Mulheres, homens e jovens participamos de 26 conferências, no período de 10 de
fevereiro a 10 de março do ano de , atingindo 49 municípios, demonstrando a
força da organização, do coletivo e o anseio pela transformação nas relações de
poder, pelo combate ao racismo e às intolerâncias.
Chegamos
à I Conferência Estadual do Povo de Terreiro do Estado do Rio Grande do Sul. E chegarmos
até aqui, é uma vitória. É uma vitória porque é mais um passo de uma caminhada
que antecede ao momento de nossa saída da África. É uma vitória que passa por
Palmares – Zumbi, por Martin Luther King, por Nelson Mandela; passa por Rosa
Parks, por Winnie Mandela, por Abdias do Nascimento, por Oliveira Silveira,
pelo Nego Lua, pela Oscarlina, por Mestre Borel, pela Marcha pela Vida e
Liberdade Religiosa do Rio Grande do Sul, pelas Iyás e Babas de nossas Iyás e
nossos Babas, pela nossa Ancestralidade… É uma vitória com muitas datas, muitos
marcos e todas as suas marcas. É uma vitória que se aproxima e se amplia quando
cada criança, cada jovem, cada adulto, cada pessoa, faz o bori. É uma vitória
que se configura quando cada Iyá e cada Baba pintam, enfeitam, assentam o Axé e
abrem uma “Casa de Religião” - como se dizia, desde sempre, aqui por estes
pagos- um Terreiro, um espaço sagrado reconfigurando a África, em um novo
território, em lugares muitas vezes áridos, ásperos, destituídos de marcas e
significados.
É uma
vitória construída por muitas mãos. Uma mandala, um vitral, uma fina tapeçaria,
uma dança. É a dança de um povo que se levanta e se aviva a cada passo dado por
um de seus membros constituintes.
Uma
longa caminhada de muitas lutas que se reeditam e renascem todos os dias sob o
mesmo parâmetro: o combate ao racismo e a todas as discriminações e violações
de direitos.
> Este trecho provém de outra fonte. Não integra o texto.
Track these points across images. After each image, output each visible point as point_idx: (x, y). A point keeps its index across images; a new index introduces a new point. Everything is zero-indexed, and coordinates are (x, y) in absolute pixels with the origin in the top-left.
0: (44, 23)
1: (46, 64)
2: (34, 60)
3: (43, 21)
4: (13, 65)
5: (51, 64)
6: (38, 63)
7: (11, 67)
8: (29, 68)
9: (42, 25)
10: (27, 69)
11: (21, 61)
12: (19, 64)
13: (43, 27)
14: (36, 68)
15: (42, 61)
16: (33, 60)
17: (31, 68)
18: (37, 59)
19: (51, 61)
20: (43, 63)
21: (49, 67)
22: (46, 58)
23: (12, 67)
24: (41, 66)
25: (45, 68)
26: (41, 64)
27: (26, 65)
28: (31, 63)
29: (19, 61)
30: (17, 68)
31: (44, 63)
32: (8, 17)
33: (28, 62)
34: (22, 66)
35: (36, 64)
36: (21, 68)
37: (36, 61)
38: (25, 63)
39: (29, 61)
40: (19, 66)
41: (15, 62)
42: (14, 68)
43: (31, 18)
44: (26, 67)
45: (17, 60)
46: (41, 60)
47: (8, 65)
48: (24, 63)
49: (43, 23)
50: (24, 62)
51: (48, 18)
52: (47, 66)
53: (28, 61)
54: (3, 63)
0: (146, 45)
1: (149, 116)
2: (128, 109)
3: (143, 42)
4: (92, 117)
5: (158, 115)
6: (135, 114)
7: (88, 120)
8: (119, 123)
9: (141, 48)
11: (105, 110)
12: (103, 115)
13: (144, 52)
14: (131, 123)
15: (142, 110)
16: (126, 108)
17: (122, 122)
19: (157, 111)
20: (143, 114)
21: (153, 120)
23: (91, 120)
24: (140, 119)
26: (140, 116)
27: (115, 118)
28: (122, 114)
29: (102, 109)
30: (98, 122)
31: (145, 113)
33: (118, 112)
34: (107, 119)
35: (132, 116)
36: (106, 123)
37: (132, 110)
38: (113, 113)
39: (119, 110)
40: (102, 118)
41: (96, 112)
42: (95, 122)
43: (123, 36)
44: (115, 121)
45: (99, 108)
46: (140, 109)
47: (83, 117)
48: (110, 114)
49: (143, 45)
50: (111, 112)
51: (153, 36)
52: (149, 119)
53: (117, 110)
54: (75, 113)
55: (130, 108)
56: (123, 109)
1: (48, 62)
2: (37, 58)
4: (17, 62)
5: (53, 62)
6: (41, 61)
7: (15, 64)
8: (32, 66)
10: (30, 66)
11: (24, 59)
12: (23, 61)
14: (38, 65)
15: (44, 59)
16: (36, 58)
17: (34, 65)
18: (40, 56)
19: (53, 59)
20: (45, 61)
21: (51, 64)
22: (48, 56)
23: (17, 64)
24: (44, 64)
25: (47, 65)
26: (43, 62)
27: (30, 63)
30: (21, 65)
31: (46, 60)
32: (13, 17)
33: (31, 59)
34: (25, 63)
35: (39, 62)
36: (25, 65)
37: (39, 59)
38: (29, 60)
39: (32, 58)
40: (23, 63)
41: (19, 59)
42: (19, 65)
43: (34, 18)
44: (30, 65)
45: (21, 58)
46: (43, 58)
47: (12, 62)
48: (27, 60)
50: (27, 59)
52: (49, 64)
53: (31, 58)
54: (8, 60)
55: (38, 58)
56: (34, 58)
E, como essas lutas acontecem em vários níveis, precisamos nos
fortalecer em muitos campos, dentre eles: o estudo e a reflexão, pois eis que
então, “de repente”, uma verdade que sempre esteve presente emerge com uma
nitidez incontestável, ganha palavras e então caminhamos em uma nova luz. Como
quando Makota Valdina nos presenteou com essas luminosas palavras:“Eu
não descendo de escravos. Eu descendo de seres humanos que foram
escravizados…”. E isso muda tudo, traz uma nova forma de ver, de se postar,
de nos posicionarmos frente a nossa história, como uma dignidade reconhecida e
restaurada.
Amarildos,
Cláudias, Mãe Patrícia de Oyá, mulher transgênera, de Rio Pardo e daí não foi
por acaso que a primeira conferência municipal aconteceu em Rio Pardo , Iyá
Mukumby, de Londrina, mulher negra cujo assassinato atingiu três gerações
assassinadas pelo racismo, pelo machismo, pelo sexismo, pela homofobia, pela
intolerância que estrutura e consolida as sociedades capitalistas, as
sociedades ditas modernas, pós-modernas, globalizadas e globalizantes.Tantas
dores, tantas mágoas, tantas lutas… Indignação. Mas a nossa indignação não deve
ser raivosa; ela é serena, respeitosa, reflexiva, propositiva e persistente; é
amorosa, pois, só assim, será possível desconstruir essa cultura de dor e
negação do Amor, da negação da Vida, do reconhecimento do Direito à Existência
e à condição de Humanidade do outro que vive, e que vive também em mim e me
configura. Seja ele preto, branco,
índio, negro, amarelo, homem, mulher jovem, ou criança. E que essa indignação
nos conduza a mais um passo de nossa
trajetória, a mais uma conta de nosso colar de lutas, nos unindo à iniciativa
conjunta de vinte e três países da América Latina e Caribe que, reunidos em
Brasília, reafirmaram o compromisso com a pauta de combate ao racismo, à
discriminação racial e à preparação da Década dos Afrodescendentes.
E,
como nos lembra Mia Couto[2], “o Último Vôo do Flamingo fala de uma perversa fabricação de ausência –
a falta de uma terra toda inteira – de
uma família toda inteira, a ausência
de um Pai, de um filho, de uma mãe, de vários filhos – um imenso rapto de esperança, praticado pela ganância dos poderosos. O
avanço desses comedores de esperança” Lá, como aqui, nos obriga a todas e a
todos a um crescente empenho moral, ético, respeitando a história e a luta de
cada um e de cada uma, mas essencialmente respeitando a construção do coletivo,
da ancestralidade.
Pois,
quis Olorum que a humanidade nascesse na África e assim foi. Assim é, e assim
será. Assim como quis que o Rio Grande do Sul fosse o primeiro estado a
realizar a I Conferência do Povo de Terreiro.